Exercise:
Find how many lines in the data below mention "Таполевая". Give the number only.

[Supplied records — start]

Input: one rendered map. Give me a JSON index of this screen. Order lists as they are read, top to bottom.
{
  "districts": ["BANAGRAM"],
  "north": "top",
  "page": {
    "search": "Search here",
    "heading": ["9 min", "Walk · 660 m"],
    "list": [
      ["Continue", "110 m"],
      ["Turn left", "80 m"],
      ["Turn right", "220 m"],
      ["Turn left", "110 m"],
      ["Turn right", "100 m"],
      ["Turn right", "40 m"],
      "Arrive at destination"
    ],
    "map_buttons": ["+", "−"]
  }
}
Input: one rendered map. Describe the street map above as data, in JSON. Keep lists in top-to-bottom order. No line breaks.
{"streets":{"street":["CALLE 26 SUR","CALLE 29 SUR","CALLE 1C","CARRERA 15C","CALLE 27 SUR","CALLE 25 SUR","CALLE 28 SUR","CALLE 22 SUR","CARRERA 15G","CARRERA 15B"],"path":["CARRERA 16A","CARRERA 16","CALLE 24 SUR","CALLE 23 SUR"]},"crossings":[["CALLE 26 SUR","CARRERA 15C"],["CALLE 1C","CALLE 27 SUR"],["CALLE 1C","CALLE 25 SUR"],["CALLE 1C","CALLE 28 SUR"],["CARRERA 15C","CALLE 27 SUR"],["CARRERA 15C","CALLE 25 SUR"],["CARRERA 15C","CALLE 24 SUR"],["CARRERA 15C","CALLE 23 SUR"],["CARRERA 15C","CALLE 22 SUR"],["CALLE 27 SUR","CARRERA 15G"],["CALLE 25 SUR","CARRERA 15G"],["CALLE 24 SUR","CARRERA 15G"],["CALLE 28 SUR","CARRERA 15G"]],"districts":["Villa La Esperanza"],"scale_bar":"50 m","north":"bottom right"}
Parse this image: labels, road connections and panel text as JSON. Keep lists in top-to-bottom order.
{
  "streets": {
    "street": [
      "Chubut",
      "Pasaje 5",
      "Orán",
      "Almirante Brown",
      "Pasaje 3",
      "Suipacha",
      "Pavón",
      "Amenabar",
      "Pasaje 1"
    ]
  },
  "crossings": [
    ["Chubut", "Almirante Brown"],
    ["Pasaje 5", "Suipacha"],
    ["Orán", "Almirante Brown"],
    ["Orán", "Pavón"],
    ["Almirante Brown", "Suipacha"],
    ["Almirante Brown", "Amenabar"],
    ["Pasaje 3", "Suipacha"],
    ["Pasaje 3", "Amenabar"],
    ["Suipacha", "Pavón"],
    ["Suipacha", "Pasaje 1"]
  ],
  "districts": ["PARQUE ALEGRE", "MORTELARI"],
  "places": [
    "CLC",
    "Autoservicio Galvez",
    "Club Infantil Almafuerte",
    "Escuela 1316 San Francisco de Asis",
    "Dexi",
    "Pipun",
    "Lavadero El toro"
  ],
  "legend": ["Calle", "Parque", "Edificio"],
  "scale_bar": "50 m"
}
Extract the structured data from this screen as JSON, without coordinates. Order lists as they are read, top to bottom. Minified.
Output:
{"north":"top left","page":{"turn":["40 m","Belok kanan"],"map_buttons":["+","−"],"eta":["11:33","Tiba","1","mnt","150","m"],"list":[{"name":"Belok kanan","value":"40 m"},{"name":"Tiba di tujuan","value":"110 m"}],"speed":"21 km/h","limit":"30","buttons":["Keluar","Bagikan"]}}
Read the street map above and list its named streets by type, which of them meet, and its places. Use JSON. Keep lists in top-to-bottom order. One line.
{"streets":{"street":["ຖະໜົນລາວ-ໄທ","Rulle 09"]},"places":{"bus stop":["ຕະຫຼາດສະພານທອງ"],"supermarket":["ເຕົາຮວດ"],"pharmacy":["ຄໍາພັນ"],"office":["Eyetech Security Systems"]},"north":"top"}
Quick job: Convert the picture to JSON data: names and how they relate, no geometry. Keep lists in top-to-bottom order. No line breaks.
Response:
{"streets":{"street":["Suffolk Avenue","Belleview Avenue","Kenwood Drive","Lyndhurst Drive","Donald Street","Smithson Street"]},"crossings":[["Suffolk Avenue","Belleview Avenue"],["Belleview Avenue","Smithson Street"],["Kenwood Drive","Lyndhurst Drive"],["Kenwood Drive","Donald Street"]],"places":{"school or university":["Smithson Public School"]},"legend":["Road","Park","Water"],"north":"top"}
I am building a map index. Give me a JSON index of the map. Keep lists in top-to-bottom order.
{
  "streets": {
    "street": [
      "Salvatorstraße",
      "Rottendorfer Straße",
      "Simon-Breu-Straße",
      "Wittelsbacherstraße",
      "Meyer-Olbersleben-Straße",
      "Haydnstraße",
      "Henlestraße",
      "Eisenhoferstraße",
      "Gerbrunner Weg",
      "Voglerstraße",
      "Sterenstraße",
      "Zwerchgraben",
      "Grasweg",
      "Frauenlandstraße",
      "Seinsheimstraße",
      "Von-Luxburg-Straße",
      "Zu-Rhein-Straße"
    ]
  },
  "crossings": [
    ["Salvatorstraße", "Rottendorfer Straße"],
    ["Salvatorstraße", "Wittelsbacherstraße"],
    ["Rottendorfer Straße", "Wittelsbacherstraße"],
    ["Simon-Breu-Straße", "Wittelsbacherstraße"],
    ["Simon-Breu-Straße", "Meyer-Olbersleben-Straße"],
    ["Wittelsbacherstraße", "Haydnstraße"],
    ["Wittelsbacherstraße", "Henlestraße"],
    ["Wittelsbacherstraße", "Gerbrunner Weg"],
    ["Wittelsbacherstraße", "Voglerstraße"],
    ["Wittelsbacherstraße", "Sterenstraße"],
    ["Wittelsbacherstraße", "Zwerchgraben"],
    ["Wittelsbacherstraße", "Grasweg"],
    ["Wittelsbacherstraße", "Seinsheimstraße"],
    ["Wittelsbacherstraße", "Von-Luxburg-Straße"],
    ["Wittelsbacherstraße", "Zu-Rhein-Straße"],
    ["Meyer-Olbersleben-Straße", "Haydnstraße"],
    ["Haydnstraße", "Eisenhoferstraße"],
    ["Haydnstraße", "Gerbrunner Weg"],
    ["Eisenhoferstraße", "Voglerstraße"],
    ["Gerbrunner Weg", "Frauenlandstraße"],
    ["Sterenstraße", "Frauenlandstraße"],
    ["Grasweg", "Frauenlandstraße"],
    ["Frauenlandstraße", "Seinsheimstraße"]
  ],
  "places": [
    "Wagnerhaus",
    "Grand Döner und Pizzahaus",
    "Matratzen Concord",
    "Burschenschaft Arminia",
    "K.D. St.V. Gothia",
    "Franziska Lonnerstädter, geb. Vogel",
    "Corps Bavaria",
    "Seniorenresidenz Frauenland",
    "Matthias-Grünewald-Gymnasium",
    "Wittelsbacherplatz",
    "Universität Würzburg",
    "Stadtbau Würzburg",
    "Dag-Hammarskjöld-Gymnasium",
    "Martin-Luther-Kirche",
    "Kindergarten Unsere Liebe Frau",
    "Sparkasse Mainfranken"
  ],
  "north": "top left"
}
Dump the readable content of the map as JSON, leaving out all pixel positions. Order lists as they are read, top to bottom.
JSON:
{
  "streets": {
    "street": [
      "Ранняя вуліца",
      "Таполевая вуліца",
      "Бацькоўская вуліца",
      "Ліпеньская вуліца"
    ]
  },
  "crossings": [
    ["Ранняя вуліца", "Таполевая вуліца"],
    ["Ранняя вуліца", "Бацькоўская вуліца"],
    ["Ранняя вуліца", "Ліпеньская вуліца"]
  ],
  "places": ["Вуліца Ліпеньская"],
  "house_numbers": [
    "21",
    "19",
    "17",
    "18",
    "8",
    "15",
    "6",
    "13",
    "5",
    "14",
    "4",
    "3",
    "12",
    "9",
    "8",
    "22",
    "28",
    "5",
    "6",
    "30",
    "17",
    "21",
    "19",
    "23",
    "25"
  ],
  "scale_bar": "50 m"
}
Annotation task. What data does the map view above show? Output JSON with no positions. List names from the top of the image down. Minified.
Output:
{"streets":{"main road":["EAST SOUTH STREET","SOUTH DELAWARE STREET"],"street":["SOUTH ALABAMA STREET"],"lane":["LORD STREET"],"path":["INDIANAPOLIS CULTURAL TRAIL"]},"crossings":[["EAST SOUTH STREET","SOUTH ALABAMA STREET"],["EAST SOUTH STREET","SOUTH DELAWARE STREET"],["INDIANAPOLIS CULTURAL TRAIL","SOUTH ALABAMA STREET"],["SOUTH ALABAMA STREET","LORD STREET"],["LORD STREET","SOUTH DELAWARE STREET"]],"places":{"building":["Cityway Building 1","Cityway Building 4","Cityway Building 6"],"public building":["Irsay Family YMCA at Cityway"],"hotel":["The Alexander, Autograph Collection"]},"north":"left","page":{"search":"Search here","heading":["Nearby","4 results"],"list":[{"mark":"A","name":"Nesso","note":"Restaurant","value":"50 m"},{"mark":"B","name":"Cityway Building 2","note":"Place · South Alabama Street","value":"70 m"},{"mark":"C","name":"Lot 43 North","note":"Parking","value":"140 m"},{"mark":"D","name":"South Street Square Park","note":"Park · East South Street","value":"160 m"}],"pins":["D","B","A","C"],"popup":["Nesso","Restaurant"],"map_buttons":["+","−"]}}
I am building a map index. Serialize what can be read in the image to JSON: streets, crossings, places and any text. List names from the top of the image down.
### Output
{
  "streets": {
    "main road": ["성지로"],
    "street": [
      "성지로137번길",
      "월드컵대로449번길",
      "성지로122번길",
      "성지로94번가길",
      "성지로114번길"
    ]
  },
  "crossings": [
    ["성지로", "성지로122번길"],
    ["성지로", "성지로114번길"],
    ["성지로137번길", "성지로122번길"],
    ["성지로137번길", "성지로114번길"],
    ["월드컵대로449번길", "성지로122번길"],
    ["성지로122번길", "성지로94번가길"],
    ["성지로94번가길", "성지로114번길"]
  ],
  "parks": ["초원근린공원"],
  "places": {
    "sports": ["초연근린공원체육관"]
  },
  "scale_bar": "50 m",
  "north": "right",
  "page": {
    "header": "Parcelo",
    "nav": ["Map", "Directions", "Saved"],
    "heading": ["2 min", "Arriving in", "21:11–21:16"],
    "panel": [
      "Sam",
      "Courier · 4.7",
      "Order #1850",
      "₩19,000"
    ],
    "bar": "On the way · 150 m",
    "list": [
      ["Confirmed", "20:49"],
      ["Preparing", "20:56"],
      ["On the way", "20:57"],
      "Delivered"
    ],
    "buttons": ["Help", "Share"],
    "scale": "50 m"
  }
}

[Supplied records — finish]

Solution for this task:
2